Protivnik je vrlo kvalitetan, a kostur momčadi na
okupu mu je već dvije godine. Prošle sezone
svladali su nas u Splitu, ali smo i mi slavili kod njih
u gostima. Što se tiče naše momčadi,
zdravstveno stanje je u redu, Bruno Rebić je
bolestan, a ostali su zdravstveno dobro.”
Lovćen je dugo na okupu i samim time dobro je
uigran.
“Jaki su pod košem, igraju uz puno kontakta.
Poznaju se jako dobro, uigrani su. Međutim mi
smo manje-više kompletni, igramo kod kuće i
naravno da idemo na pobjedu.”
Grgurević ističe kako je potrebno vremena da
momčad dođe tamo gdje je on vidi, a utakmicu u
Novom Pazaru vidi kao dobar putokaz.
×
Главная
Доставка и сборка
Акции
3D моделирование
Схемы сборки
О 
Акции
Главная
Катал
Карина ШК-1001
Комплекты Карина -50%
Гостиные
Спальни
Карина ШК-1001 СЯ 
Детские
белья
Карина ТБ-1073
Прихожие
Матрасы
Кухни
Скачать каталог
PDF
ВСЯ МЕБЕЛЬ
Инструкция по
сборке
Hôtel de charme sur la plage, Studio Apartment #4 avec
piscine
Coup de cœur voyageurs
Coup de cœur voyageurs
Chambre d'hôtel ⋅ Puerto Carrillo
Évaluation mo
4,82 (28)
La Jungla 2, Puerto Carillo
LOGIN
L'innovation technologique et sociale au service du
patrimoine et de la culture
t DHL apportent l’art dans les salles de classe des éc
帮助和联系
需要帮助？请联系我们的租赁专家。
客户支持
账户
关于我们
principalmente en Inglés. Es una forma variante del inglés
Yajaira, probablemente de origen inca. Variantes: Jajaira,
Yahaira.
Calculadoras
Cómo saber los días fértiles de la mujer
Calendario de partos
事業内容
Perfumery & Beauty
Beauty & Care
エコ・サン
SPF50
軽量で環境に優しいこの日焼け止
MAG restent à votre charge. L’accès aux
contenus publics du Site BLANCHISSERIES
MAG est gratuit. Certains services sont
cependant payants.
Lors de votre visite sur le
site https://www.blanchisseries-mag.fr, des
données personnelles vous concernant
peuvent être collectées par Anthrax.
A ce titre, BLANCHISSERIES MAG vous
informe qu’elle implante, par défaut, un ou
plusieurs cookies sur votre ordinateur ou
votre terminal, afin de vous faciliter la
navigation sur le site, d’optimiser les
##############################
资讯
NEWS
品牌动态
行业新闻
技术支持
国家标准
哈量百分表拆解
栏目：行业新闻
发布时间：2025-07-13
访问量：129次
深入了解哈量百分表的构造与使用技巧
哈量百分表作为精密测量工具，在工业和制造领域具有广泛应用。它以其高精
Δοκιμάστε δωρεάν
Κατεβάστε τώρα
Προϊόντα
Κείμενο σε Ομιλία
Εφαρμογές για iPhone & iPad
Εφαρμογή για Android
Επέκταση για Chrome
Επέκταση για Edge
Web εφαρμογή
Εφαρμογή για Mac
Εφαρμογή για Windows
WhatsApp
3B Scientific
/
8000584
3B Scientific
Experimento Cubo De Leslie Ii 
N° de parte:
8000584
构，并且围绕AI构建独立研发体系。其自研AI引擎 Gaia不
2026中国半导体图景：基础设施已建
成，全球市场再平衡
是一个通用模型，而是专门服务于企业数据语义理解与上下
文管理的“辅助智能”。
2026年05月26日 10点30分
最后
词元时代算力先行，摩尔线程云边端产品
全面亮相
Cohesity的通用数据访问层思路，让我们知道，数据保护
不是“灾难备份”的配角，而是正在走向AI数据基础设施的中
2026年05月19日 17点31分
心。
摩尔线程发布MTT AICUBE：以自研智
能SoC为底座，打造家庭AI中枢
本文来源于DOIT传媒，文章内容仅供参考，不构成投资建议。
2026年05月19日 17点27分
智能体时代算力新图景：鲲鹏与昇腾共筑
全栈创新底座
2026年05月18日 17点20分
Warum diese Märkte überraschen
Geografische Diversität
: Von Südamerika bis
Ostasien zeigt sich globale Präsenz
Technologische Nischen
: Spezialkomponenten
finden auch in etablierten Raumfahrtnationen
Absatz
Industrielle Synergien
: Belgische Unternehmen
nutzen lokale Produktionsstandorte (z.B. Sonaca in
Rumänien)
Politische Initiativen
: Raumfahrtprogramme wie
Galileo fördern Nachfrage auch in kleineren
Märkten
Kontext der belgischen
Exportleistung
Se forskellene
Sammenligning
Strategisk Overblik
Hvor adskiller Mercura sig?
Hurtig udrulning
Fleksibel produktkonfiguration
##############################
● What the task asks:
Rewrite only the lines from the one containing "Protivnik je vrlo" down to the one containing "Calculadoras", putting "Скидки" in place of "Акции" everywhere it occurs and leaving everything else unchanged.

● Answer below:
Protivnik je vrlo kvalitetan, a kostur momčadi na
okupu mu je već dvije godine. Prošle sezone
svladali su nas u Splitu, ali smo i mi slavili kod njih
u gostima. Što se tiče naše momčadi,
zdravstveno stanje je u redu, Bruno Rebić je
bolestan, a ostali su zdravstveno dobro.”
Lovćen je dugo na okupu i samim time dobro je
uigran.
“Jaki su pod košem, igraju uz puno kontakta.
Poznaju se jako dobro, uigrani su. Međutim mi
smo manje-više kompletni, igramo kod kuće i
naravno da idemo na pobjedu.”
Grgurević ističe kako je potrebno vremena da
momčad dođe tamo gdje je on vidi, a utakmicu u
Novom Pazaru vidi kao dobar putokaz.
×
Главная
Доставка и сборка
Скидки
3D моделирование
Схемы сборки
О 
Скидки
Главная
Катал
Карина ШК-1001
Комплекты Карина -50%
Гостиные
Спальни
Карина ШК-1001 СЯ 
Детские
белья
Карина ТБ-1073
Прихожие
Матрасы
Кухни
Скачать каталог
PDF
ВСЯ МЕБЕЛЬ
Инструкция по
сборке
Hôtel de charme sur la plage, Studio Apartment #4 avec
piscine
Coup de cœur voyageurs
Coup de cœur voyageurs
Chambre d'hôtel ⋅ Puerto Carrillo
Évaluation mo
4,82 (28)
La Jungla 2, Puerto Carillo
LOGIN
L'innovation technologique et sociale au service du
patrimoine et de la culture
t DHL apportent l’art dans les salles de classe des éc
帮助和联系
需要帮助？请联系我们的租赁专家。
客户支持
账户
关于我们
principalmente en Inglés. Es una forma variante del inglés
Yajaira, probablemente de origen inca. Variantes: Jajaira,
Yahaira.
Calculadoras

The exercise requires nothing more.